WHAT YOU HAVE TO DO: Return every line of the material below verbatim, leaving out the pictures.
*** Opening of MATERIAL PROVIDED ***
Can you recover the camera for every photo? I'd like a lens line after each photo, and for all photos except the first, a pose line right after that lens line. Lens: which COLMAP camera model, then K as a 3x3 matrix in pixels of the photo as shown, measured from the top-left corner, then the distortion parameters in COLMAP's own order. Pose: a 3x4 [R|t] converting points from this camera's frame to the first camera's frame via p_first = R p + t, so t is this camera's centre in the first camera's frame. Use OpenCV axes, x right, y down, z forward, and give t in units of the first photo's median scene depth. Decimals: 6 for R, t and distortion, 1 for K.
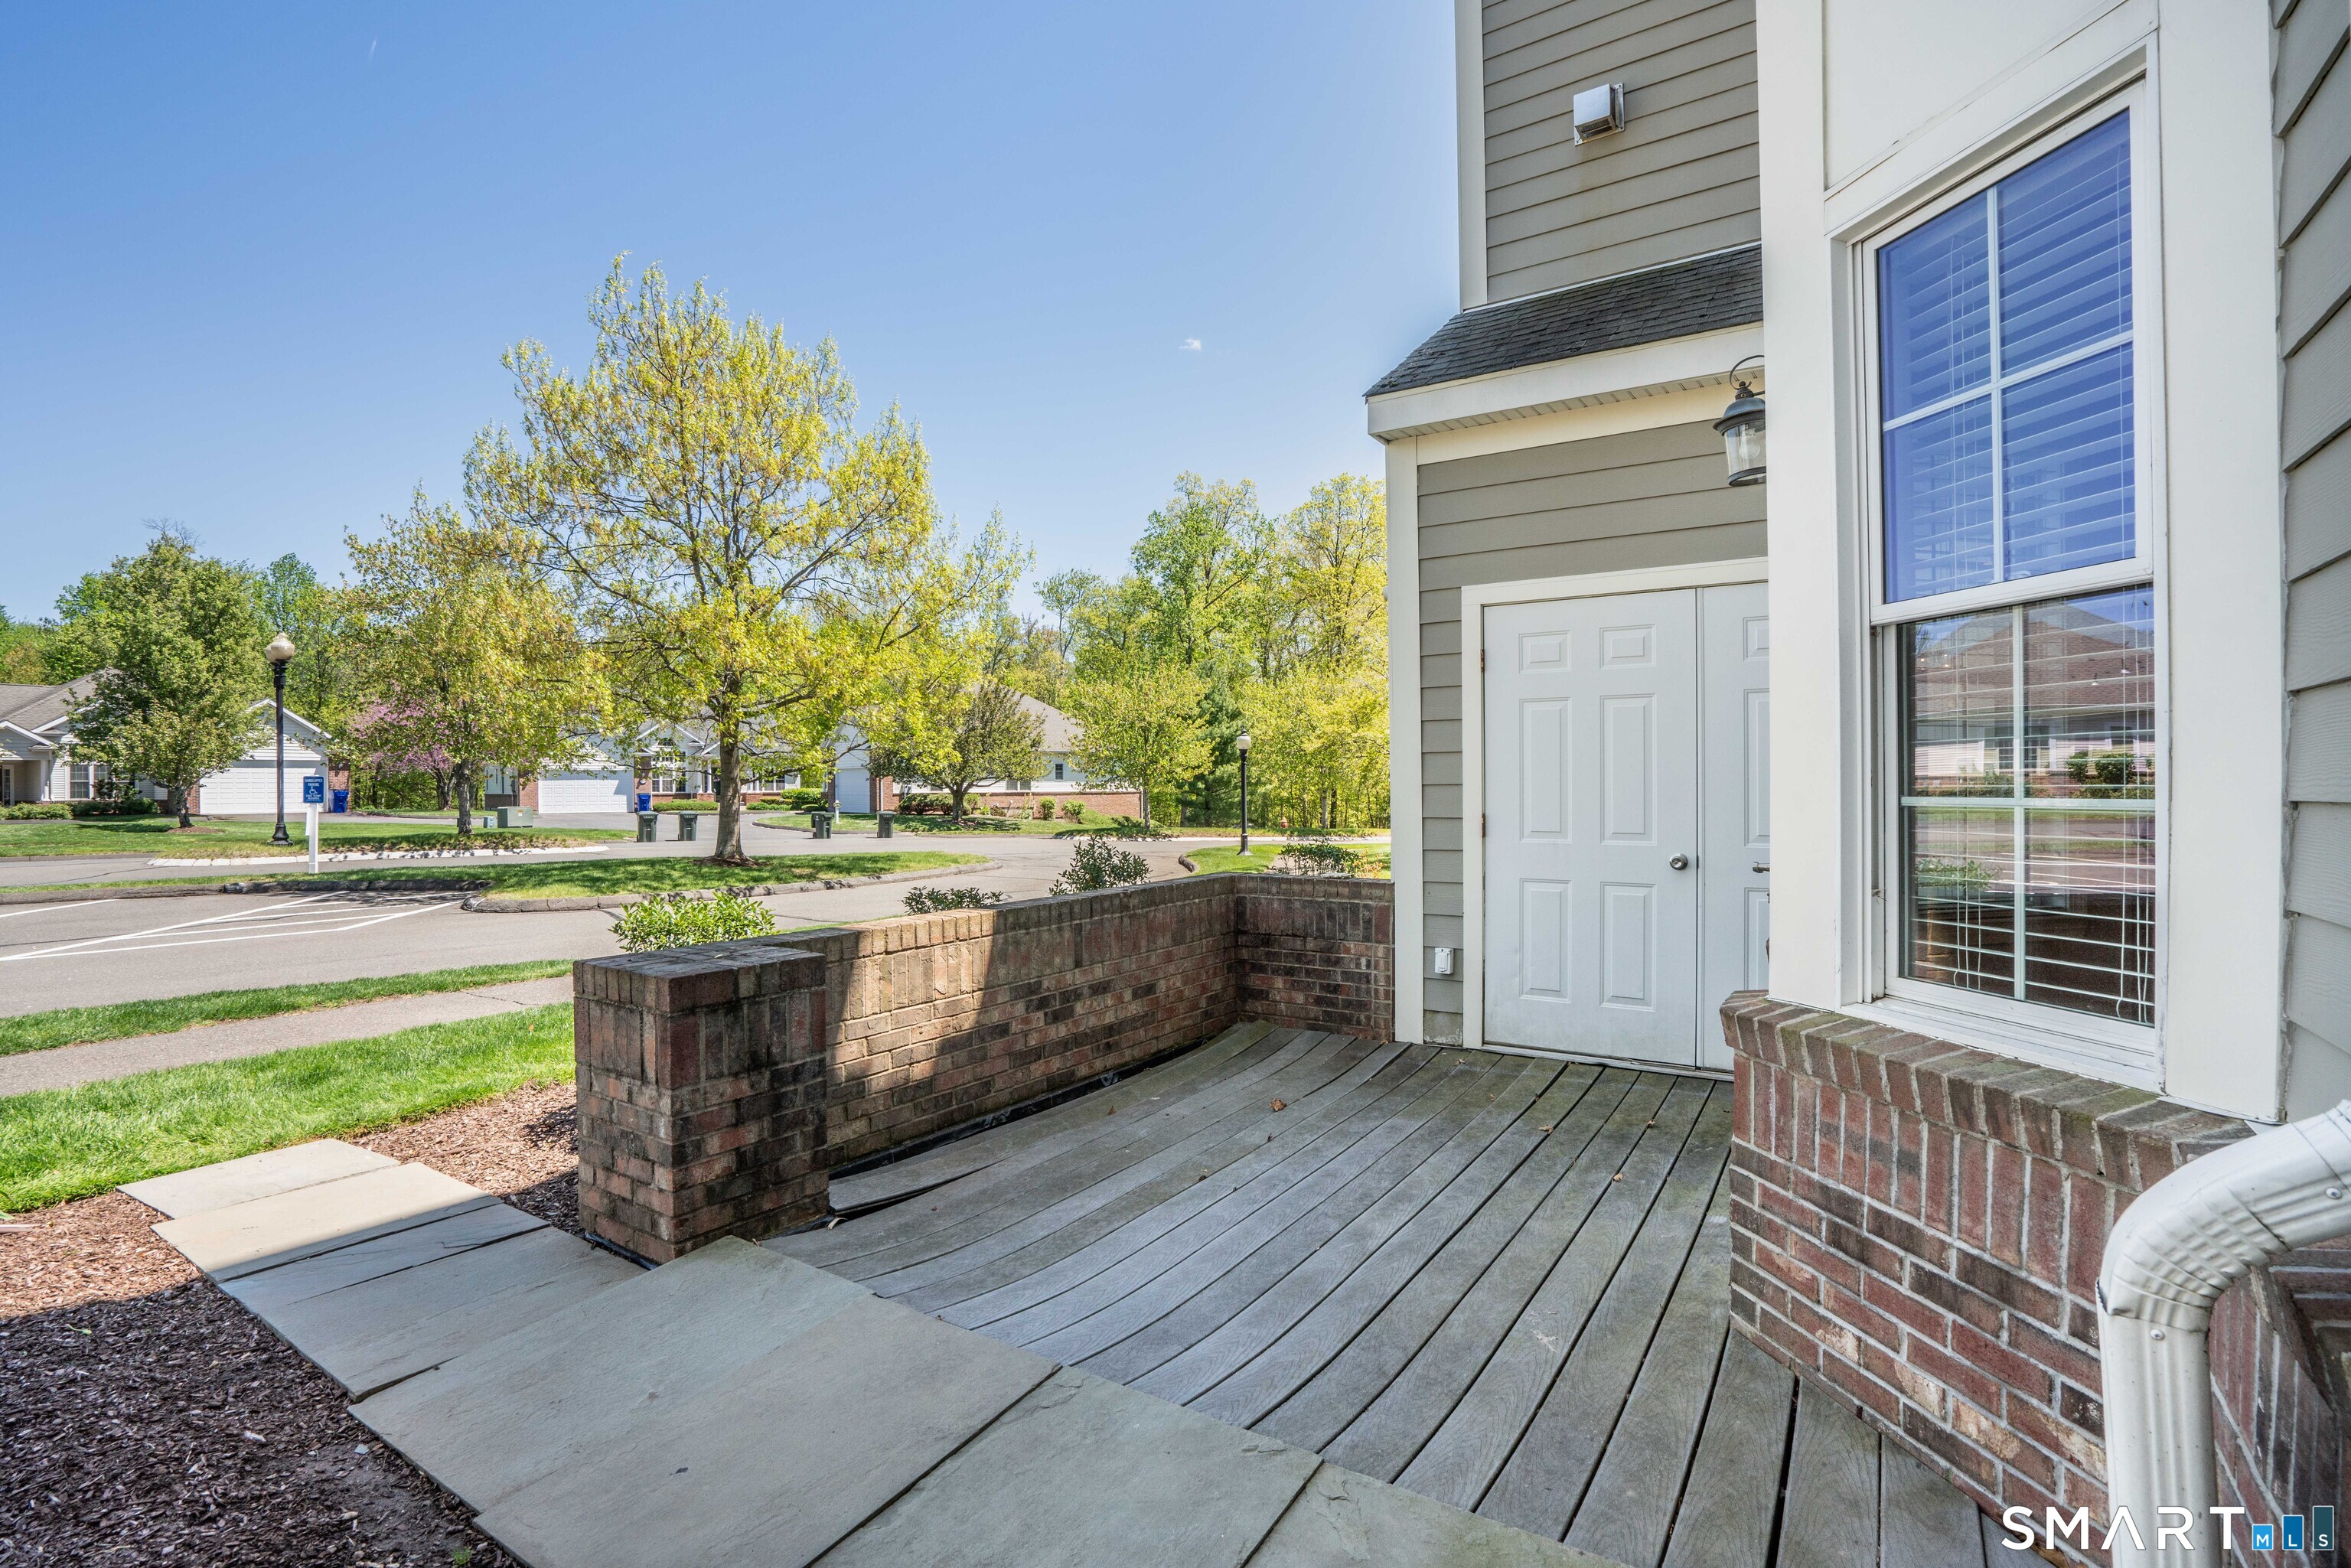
lens RADIAL K [[1106.4, 0, 1165.4], [0, 1106.4, 795.7], [0, 0, 1]] dist [-0.018179, 0.000078]
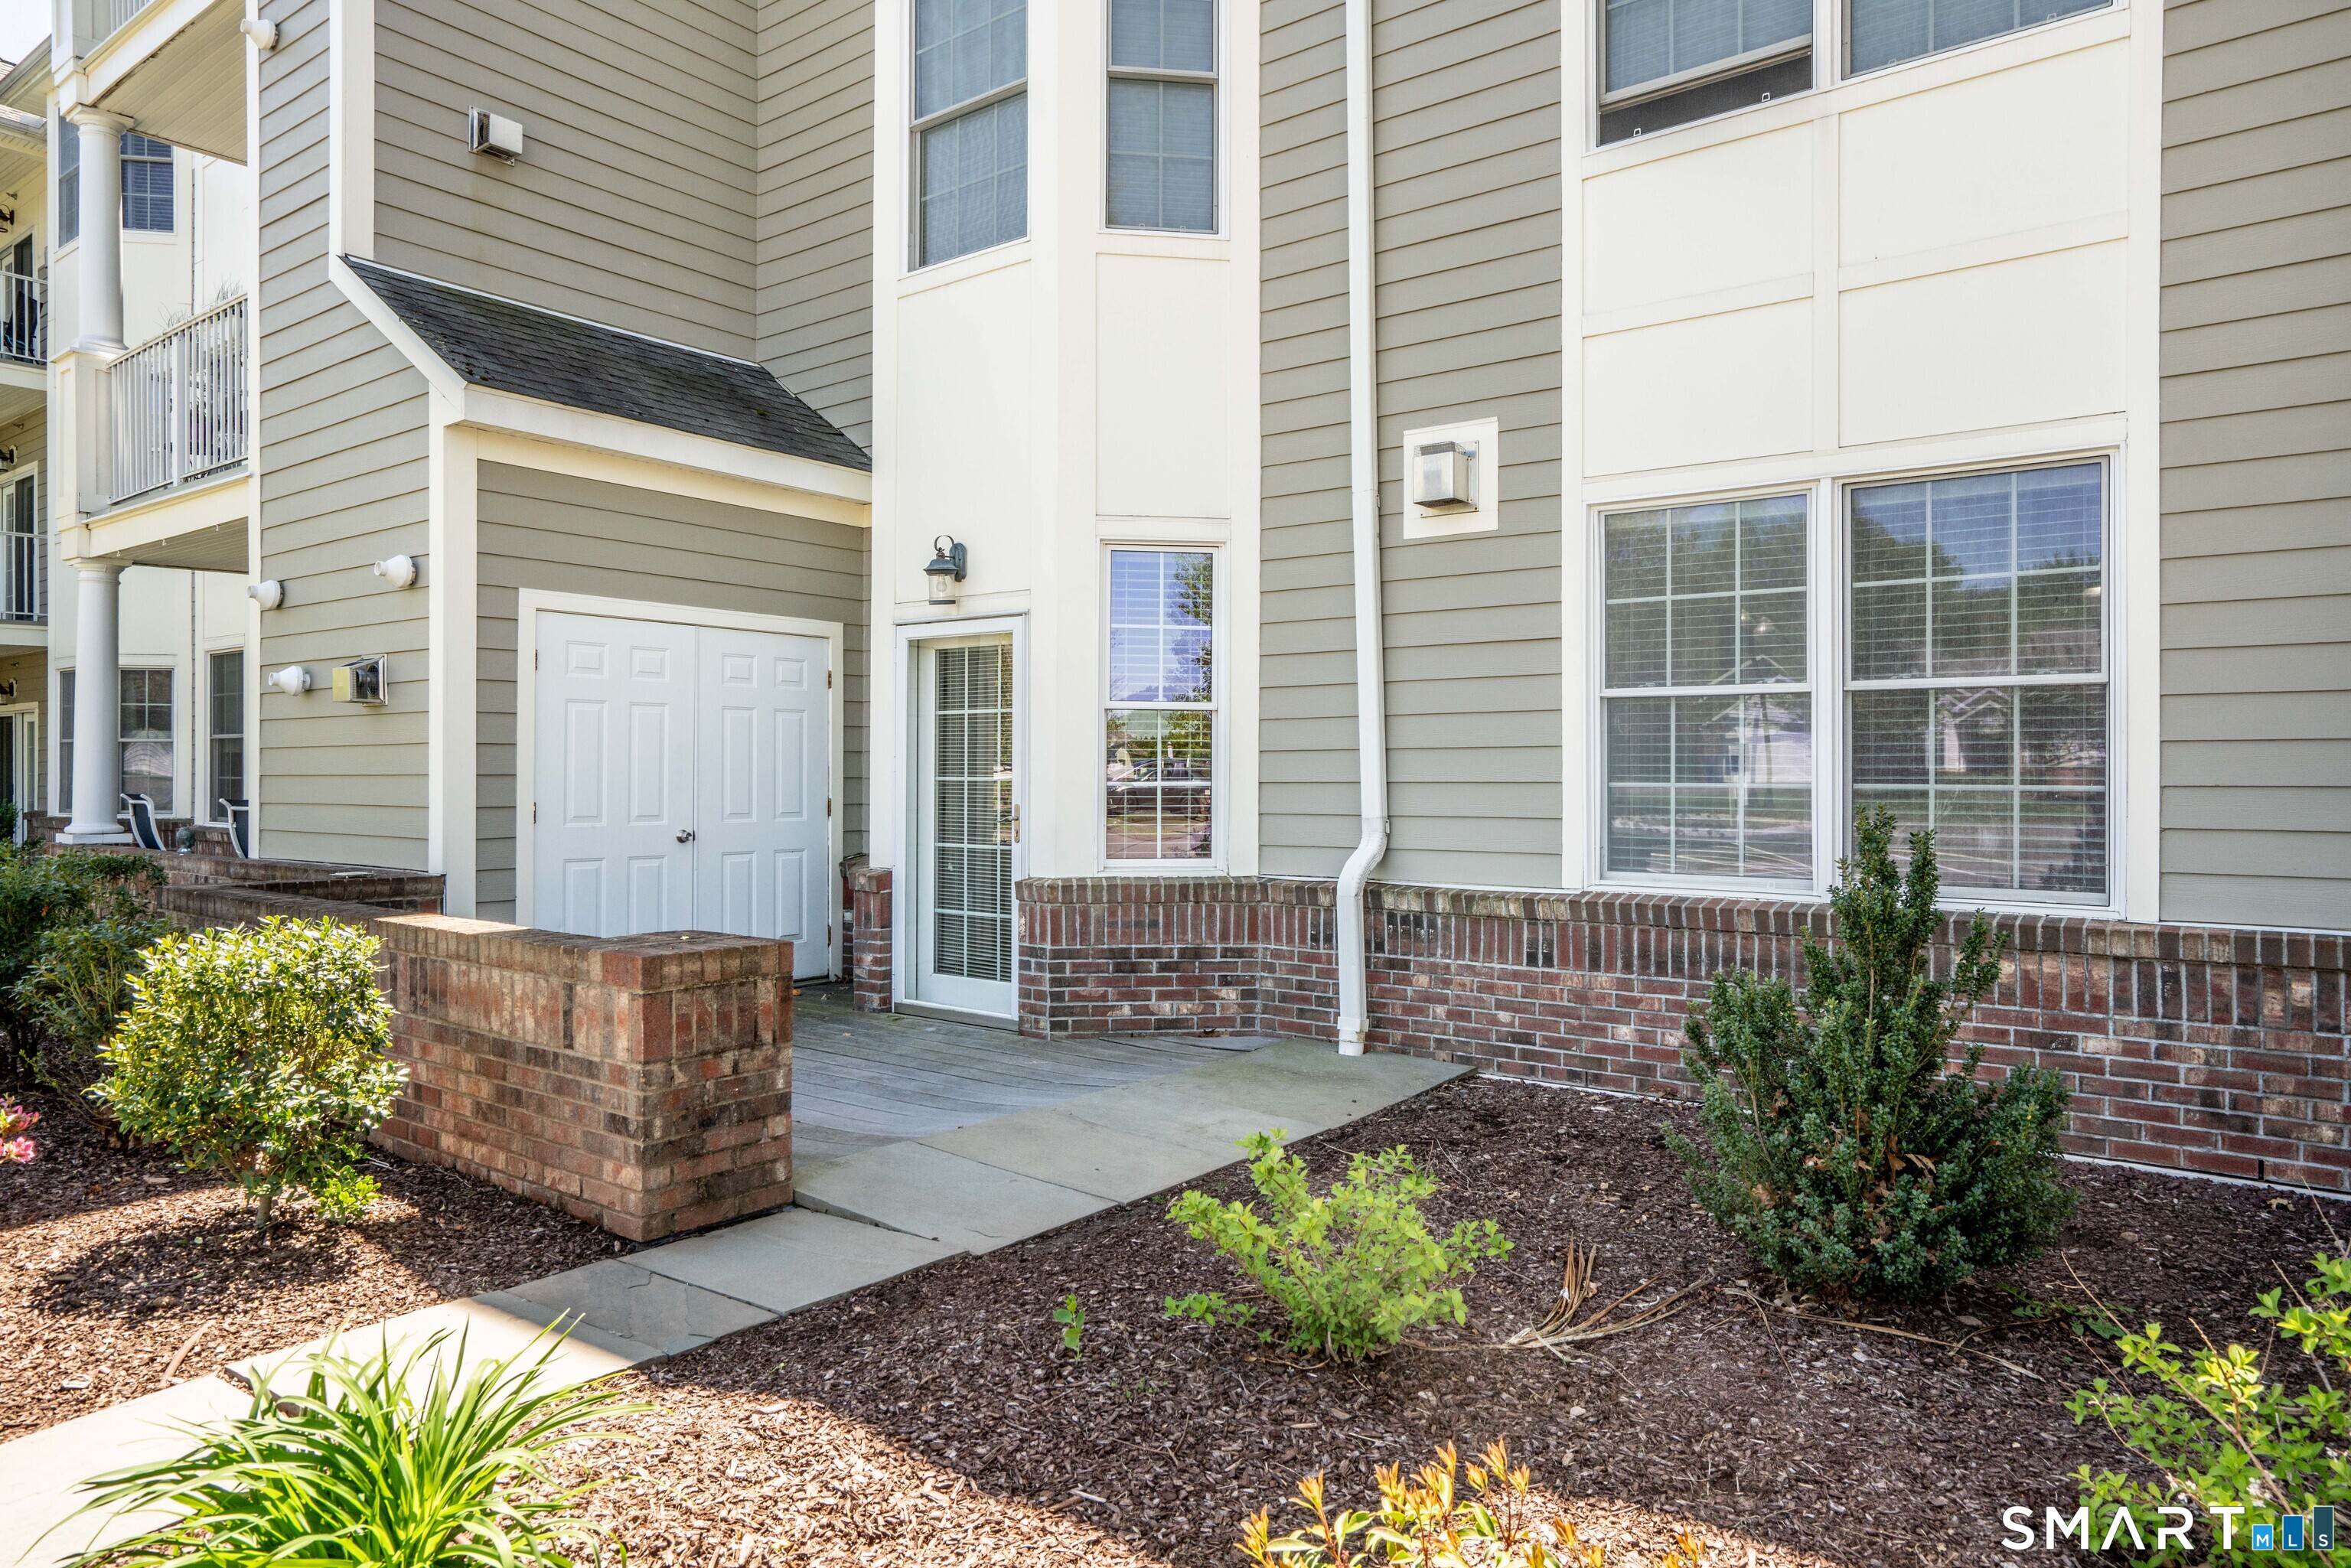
lens RADIAL K [[1436.5, 0, 1170.4], [0, 1436.5, 780.0], [0, 0, 1]] dist [0.000343, 0.000655]
pose [[0.067563, 0.005072, 0.997702, -2.242473], [0.006814, 0.999961, -0.005545, 0.014023], [-0.997692, 0.007173, 0.067526, 0.612534]]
*** Close of MATERIAL PROVIDED ***
YOUR RESPONSE:
Can you recover the camera for every photo? I'd like a lens line after each photo, and for all photos except the first, a pose line right after that lens line. Lens: which COLMAP camera model, then K as a 3x3 matrix in pixels of the photo as shown, measured from the top-left corner, then the distortion parameters in COLMAP's own order. Pose: a 3x4 [R|t] converting points from this camera's frame to the first camera's frame via p_first = R p + t, so t is this camera's centre in the first camera's frame. Use OpenCV axes, x right, y down, z forward, and give t in units of the first photo's median scene depth. Decimals: 6 for R, t and distortion, 1 for K.
lens RADIAL K [[1106.4, 0, 1165.4], [0, 1106.4, 795.7], [0, 0, 1]] dist [-0.018179, 0.000078]
lens RADIAL K [[1436.5, 0, 1170.4], [0, 1436.5, 780.0], [0, 0, 1]] dist [0.000343, 0.000655]
pose [[0.067563, 0.005072, 0.997702, -2.242473], [0.006814, 0.999961, -0.005545, 0.014023], [-0.997692, 0.007173, 0.067526, 0.612534]]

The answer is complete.